El reconocido constitucionalista Germán Calderón España advirtió en Semana Constitucionalista algo que suena a pesadilla, pero no es ciencia ficción: Gustavo Petro podría declarar la conmoción interior y, con el respaldo de una Corte Constitucional progresista, prorrogar su mandato dos años más. Lo que en cualquier democracia sería inaceptable, aquí podría disfrazarse de “necesidad institucional”.
¿Y cómo se justificaría ese golpe a la democracia? Fácil: con el mismo caos que el propio gobierno ha alimentado. Petro no resuelve, incendia. No gobierna, descompone. No pacifica, provoca. Todo lo que debería controlar lo ha dejado explotar. ¿Y quién se beneficia cuando el país arde? El que quiere reconstruirlo a su imagen y semejanza, sin reglas ni oposición.
La izquierda radical lo ha hecho antes: en Cuba, en Nicaragua, en Bolivia, en Venezuela. El libreto es idéntico. Se crea un ambiente irrespirable, se culpa al “enemigo interno”, se pone en jaque la institucionalidad, y finalmente se extiende el poder en nombre del “orden” y la “salvación nacional”. Petro sabe que su popularidad está por el piso, pero también sabe que un país colapsado es la excusa perfecta para quedarse sin pedir permiso.
Los asesinatos de policías no parecen escandalizarlo, las amenazas al Congreso no lo frenan, la quiebra institucional no lo inmuta. Cada tragedia es una ficha en su tablero de poder. Para él, cada muerto es una oportunidad; cada crisis, una escalera; cada protesta, un peldaño más hacia el autoritarismo.
No se trata de una teoría conspirativa.
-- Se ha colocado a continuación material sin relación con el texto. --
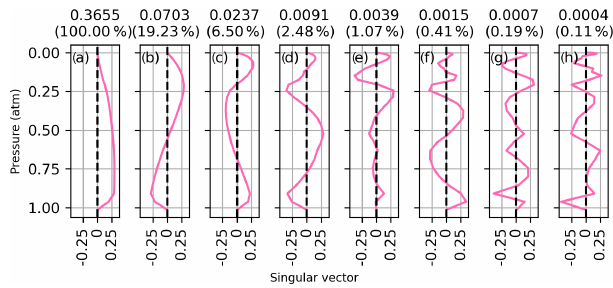
Figure D5. Same as Fig. D1 but for the Weak2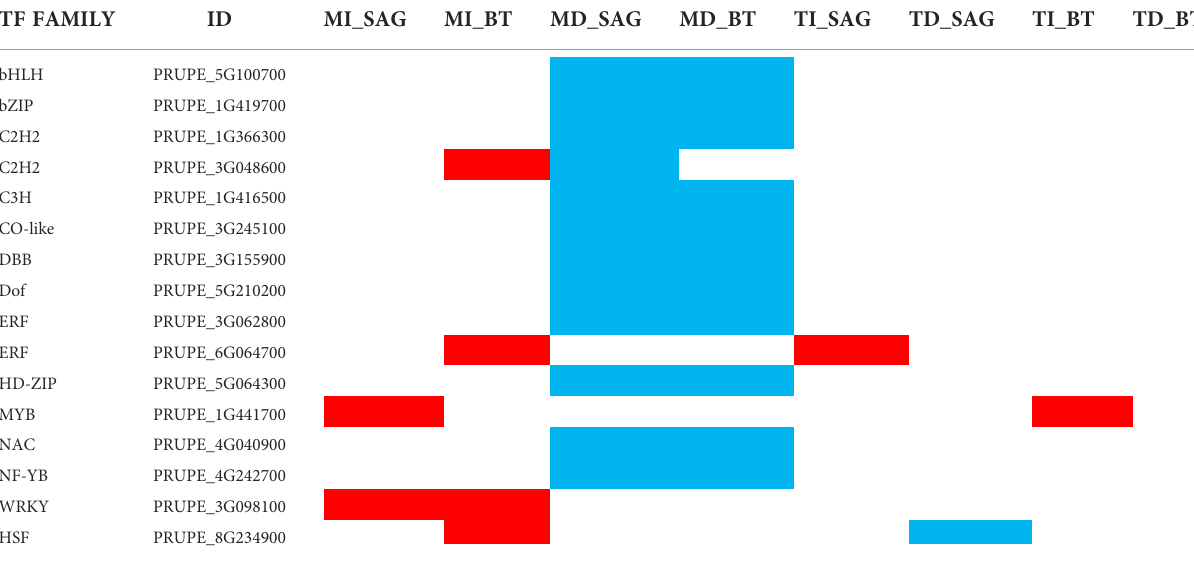
TABLE 6 Expression pattern of TF genes that are found in the MI or MD clusters in at least one cultivar.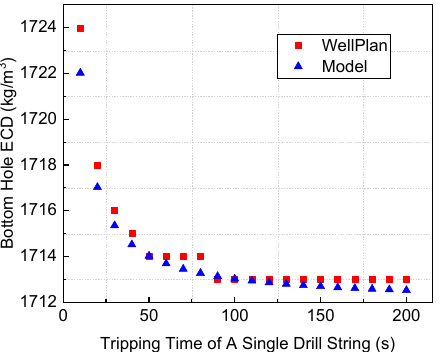
Figure 10. Bottom hole ECD comparison regardless of temperature and joint effects.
Se trata de leer los síntomas de un régimen que juega con fuego porque cree que puede apagarlo a su antojo… o gobernar sobre las cenizas.
Colombia está advertida. La democracia no se pierde de un día para otro. Se pudre lentamente, mientras el tirano sonríe. Y cuando el país se despierta, ya es tarde: el poder ya no se elige… se hereda.
Porque al final, como escribió Orwell, “el poder no es un medio, es un fin. Uno no establece una dictadura para salvaguardar una revolución; uno hace la revolución para establecer la dictadura”.